Aujourd’hui j’ai peur qu’il ne soit trop tard, nous avons tenté à plusieurs reprises de nous échapper des cachots de la montagne noire, mais en vain. Les dragons voulaient reprendre leur envol après de nombreuses années de captivité, mais ils tombèrent tous, comme moi aujourd’hui. Un mal nous rongeait, un mal que le Sorcier nous a transmit grâce à sa Magie. Lui désobéir était synonyme de mort. Mais un beau jour il fut vaincu, assassiné par l’un des vôtres. Nous crûmes retrouver notre liberté mais nous avons vite déchanté. Les cachots restèrent fermés et les gobelins continuaient leur œuvre maléfique. Nous vîmes ensuite l’impossible, le Roi Noir revint d’entre les morts. À bout et en désespoir de cause, les dragons encore en vie tentèrent une dernière rébellion. Après cette dernière, le sinistre homme sut qu’il n’avait plus de pouvoir sur nous. Dans le pic sombre, il menait des expériences qui donnèrent naissance à des abominations tandis qu’il accroissait le nombre de ses légions gobelines. Puis, on tua mes frères pour voler leurs cœurs qui représentaient une source d’énergie inépuisable pour l’Ingénieur-mage.
Ainsi notre race fut décimée et remplacée pour alimenter d’affreuses armures géantes et répugnantes, mi-mécaniques et mi-biologiques. Nous fûmes réduit à du simple combustible.
Pour ce qui est de l’origine de ses armures, il m’est avis qu’une portée d’insectes géants nouveaux nés vivait dans le Désert Sans fin, au Nord. Il les recueillit. Une fois adultes, il modifia leur anatomie grâce à sa magie et à sa science, leur enlevant toute intelligence et en leur donnant un aspect humanoïde.

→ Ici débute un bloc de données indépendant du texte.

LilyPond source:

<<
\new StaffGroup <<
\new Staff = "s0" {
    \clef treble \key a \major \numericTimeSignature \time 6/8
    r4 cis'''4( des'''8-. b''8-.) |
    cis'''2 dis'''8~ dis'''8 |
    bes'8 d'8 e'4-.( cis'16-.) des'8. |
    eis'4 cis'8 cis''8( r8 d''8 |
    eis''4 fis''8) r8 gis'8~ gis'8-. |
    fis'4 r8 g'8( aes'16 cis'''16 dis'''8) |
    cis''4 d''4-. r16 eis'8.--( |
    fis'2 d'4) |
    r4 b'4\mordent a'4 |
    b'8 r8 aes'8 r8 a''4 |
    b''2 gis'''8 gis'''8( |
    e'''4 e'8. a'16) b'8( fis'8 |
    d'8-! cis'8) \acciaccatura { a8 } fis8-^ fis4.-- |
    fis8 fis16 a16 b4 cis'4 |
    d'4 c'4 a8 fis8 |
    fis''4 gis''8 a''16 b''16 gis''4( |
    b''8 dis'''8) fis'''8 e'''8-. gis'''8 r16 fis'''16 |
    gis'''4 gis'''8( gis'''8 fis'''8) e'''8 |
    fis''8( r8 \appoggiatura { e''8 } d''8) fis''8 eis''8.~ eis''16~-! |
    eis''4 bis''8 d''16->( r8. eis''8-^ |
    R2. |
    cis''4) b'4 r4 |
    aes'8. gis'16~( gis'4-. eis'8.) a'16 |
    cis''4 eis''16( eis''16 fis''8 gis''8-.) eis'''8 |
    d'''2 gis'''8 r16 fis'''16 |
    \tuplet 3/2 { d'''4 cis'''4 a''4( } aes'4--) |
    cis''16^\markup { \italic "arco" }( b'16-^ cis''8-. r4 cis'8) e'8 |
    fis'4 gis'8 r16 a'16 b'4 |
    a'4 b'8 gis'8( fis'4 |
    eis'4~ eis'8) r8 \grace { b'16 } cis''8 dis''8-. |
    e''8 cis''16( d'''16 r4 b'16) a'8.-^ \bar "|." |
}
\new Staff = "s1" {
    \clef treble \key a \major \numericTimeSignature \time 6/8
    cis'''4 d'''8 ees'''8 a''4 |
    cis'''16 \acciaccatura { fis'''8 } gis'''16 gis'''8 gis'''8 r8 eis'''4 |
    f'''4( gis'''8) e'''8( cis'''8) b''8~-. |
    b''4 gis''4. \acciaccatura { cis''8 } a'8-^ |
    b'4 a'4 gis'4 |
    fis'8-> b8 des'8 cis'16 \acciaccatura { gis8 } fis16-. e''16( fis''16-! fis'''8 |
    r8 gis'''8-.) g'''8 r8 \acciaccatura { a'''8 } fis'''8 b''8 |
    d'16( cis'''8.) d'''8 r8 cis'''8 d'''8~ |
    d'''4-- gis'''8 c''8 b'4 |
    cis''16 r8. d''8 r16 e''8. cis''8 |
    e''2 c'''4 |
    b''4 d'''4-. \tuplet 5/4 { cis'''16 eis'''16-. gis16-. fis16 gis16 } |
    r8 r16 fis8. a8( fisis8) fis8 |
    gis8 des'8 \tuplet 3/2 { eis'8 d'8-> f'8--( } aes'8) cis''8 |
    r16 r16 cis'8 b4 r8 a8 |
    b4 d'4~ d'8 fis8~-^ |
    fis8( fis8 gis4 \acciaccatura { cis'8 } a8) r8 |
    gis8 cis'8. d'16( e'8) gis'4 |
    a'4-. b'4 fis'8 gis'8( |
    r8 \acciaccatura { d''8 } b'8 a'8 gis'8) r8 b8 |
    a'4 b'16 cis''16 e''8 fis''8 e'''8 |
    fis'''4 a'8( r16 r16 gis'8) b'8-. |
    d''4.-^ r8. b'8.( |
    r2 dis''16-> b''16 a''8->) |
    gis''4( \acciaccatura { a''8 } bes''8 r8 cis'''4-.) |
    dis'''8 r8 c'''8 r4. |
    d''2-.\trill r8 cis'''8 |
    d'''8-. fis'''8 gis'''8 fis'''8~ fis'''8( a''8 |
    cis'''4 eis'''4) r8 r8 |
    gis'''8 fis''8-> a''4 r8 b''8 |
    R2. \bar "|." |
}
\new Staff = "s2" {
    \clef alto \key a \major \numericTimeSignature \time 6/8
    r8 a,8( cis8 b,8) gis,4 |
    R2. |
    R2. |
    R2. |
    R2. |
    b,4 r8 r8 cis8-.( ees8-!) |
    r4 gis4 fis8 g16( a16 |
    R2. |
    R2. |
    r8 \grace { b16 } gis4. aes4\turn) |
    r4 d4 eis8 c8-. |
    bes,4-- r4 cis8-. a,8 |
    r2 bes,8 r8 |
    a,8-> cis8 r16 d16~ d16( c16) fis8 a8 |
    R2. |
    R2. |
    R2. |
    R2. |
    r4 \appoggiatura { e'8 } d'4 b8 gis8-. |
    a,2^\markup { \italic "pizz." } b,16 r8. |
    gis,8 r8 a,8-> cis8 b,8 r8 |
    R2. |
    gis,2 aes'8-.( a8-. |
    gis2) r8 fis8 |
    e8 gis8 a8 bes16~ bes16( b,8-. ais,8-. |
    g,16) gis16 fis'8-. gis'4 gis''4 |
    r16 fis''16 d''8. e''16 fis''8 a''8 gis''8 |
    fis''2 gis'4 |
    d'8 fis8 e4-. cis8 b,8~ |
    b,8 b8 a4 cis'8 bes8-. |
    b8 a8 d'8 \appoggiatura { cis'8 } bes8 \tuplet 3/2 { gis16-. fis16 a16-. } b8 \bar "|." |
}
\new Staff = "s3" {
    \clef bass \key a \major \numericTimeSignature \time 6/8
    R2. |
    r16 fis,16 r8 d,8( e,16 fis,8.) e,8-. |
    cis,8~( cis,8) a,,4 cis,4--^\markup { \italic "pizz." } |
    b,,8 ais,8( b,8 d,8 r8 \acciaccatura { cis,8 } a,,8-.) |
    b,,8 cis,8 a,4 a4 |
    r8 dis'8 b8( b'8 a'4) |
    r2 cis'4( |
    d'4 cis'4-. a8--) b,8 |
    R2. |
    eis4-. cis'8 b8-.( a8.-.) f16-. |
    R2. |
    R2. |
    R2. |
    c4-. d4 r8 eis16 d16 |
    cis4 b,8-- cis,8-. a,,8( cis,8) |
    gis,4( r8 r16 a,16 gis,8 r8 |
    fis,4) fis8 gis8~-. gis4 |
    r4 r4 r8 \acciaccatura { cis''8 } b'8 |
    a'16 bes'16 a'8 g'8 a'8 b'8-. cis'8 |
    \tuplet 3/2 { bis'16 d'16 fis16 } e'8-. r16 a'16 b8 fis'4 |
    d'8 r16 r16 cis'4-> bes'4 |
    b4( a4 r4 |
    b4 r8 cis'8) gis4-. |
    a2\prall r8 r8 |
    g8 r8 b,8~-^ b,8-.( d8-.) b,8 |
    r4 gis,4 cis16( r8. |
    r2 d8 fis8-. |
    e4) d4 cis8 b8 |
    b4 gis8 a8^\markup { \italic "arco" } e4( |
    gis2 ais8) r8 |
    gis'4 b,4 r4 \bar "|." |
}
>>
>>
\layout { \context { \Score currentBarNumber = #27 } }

Il en fit d’étranges montures. Le magicien ténébreux veut créer des armées plus puissantes que les vôtres et il y parvient grâce à ses connaissances. Il ne respecte aucune règle car il ne croit en rien.
Connaissant la circulation du flux spirituel dans le corps des créatures magiques, l’Ingénieur-mage reproduisit ce système à l’identique dans ces géants qui ne sont que coquilles vides de conscience. Les dracœurs ont ainsi servi à alimenter ces affreuses abominations. Quant à moi je suis le dernier de ma lignée et je servais de monture au Roi Sorcier.
Je lis en toi comme tu as pu lire en moi petit homme. Tu as le pouvoir de sonder le cœur et de sentir la douleur d’autrui. Je te lègue mon pouvoir qui te servira à contrecarrer ses plans.
– Mon Roi, j’en serai honoré. Mais comment pourrai-je l’utiliser ? Je ne suis qu’un petit magicien maladroit, mon maître en fera surement meilleur usage.
– Ton maître est déjà puissant, il a réussit à faire fuir le Sorcier. Il n’en a pas besoin. Tu étais destiné à recevoir mon cadeau. Prends-le en gage de remerciement et garde le précieusement, il faudra que tu utilises ton glaive pour l’arracher de ma poitrine. Au moment venu, tu sauras quoi en faire. Je vais maintenant rejoindre mes ancêtres…. Adieu petit homme et souviens toi de mon nom, Thraar le véritable Roi des Dragons.
Le dragon ferma les yeux et Neil sortit sa lame pour l’enfoncer, les yeux pleins de larmes, dans le corps de la bête pour faire une entaille. Puis il plongea son bras et en sortit une énorme pierre rouge recouverte de sang et brillante comme une lumière divine. Neil l’enroula dans sa cape et prit le chemin du retour.